Разорвался пенный рот.
Алым пламенем горя,
Переплавился язык!
Раздаются вопли, визги,
Будто режут всех свиней.
Гуманоиды в небесах
Услыхали о «правах»!..
Я в своих сапогах-говнодавах
Выйду на тебя, Мировая печать,
Чтобы плюнуть в продажные очи —
Владыке умов и вращения Земли!
Если привяжутся ко мне товарищи Пришельцы,
— Мировая печать? Что за еда? —
Отвечу с полынной горечью во рту:
— Это ежедневный бокал цикуты
в нашем земном гадюшнике!
Из тьмы веков пришла я в «Просвещение»
[24],
Чтоб сражаться за каждый луч солнца над головою.
Природа не одарила меня слухом к симфонии крепостного права. Степь вскормила меня гордым полетом орлов в счастливой небесной синеве. Смертельно тоскую по земле своей пуповинной!
Там в благостном ясном небе мои степные орлы взлетают выше вертолетов, споря духом с железными стрекозами.

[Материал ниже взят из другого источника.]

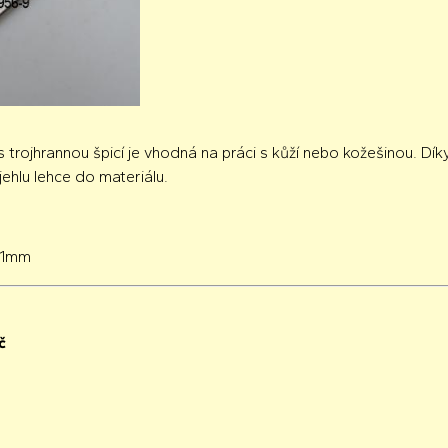
s trojhrannou špicí je vhodná na práci s kůží nebo kožešinou. Dí
ehlu lehce do materiálu.
31mm
č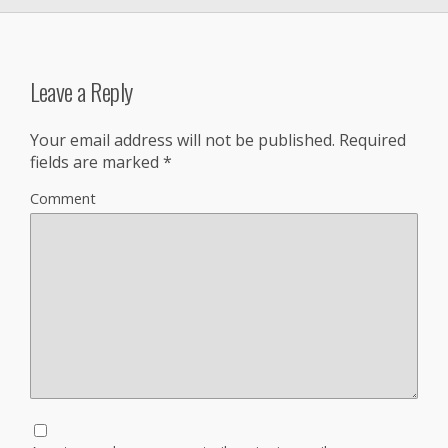
Leave a Reply
Your email address will not be published.
Required
fields are marked
*
Comment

Орел и орлица сажают птенцов на спины, поднимаются к солнцу на вершину самой рискованной выси над всеми животрепещущими крыльями и кувыркаются — кидая орлят — затем падают камнями, ловя их на лету! Так орлята парят, кружатся в привольной коронной вышине, в гибельном восторге учатся летать.
Вот что высшее благо! И если в мире осталось Богополье — оно там, где могучие корни гордых орлов.

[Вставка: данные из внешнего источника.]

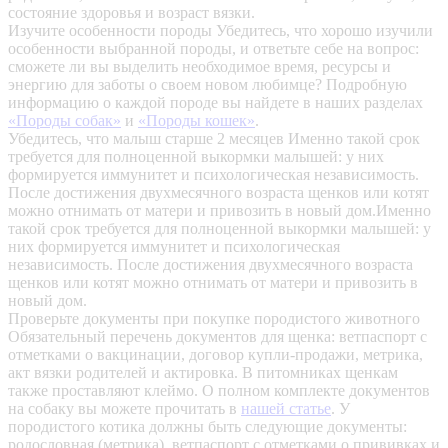
состояние здоровья и возраст вязки.
Изучите особенности породы
Убедитесь, что хорошо изучили
особенности выбранной породы, и ответьте себе на вопрос:
сможете ли вы выделить необходимое время, ресурсы и
энергию для заботы о своем новом любимце? Подробную
информацию о каждой породе вы найдете в наших разделах
«Породы собак»
и
«Породы кошек»
.
Убедитесь, что малыш старше 2 месяцев
Именно такой срок
требуется для полноценной выкормки малышей: у них
формируется иммунитет и психологическая независимость.
После достижения двухмесячного возраста щенков или котят
можно отнимать от матери и привозить в новый дом.Именно
такой срок требуется для полноценной выкормки малышей: у
них формируется иммунитет и психологическая
независимость. После достижения двухмесячного возраста
щенков или котят можно отнимать от матери и привозить в
новый дом.
Проверьте документы при покупке породистого животного
Обязательный перечень документов для щенка: ветпаспорт с
отметками о вакцинации, договор купли-продажи, метрика,
акт вязки родителей и актировка. В питомниках щенкам
также проставляют клеймо. О полном комплекте документов
на собаку вы можете прочитать в
нашей статье
.
У
породистого котика должны быть следующие документы:
родословная (метрика), ветпаспорт с отметками о прививках и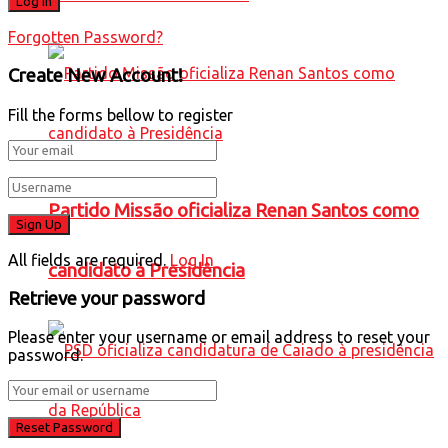
Forgotten Password?
Create New Account!
Fill the forms bellow to register
Partido Missão oficializa Renan Santos como
All fields are required.
Log In
candidato à Presidência
Retrieve your password
Please enter your username or email address to reset your
password.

Как простился я со сварою тюремною до гроба,
Пил и пью мед свободы допьяна, как родник!
Но нет нигде желанного покоя,
Как странен мир — словно разуто сердце…
Я весь в крови, и нет опоры в мире,
С головою белою, как снег, мать моя рыдает!
Тебя шершавыми руками отшлифую
Мадонною Будды беломраморною,
Чтоб к ногам твоим головою прислоняться,
Я доверял тебе больше, чем себе!
А должен жить с дочерьми и с женою,
Вернулся к ней после адских мук, ошибок
Через тринадцать лет разлуки новым мужем,
Дочери милые соединили отца и магь.
Ты знаешь, где-то сын жертвы подрастает,
Некий парень Павел Васильчук
Без матери, без отца кем он станет?
Ведь когда-то я должен парня разыскать,
Иначе струсил и сам себе не мил…
Вот кто может грех мне отпустить.
О, сколько бился лбом об стальные стены,
Чтоб выйти на роковую встречу с ним!..
Да, я вновь в крови горячей и живой,
Кровь из сердца жертвы хлещет в пузырях,
Глаза, лицо и руки нечем утереть!
Ужас смертного вскрика колет сердце током,
И весь в крови малец кричит над трупом!
И страшно мне дожить остаток жизни грешной,
Нынче в дробь стучат железные зубы,
А иглы в сердце вонзаются насквозь.
Чем унять не дрожь в паху, а дрожь костей?!
О, почему с занесенным ввысь ножом
Гром небесный не сразил меня на месте том?!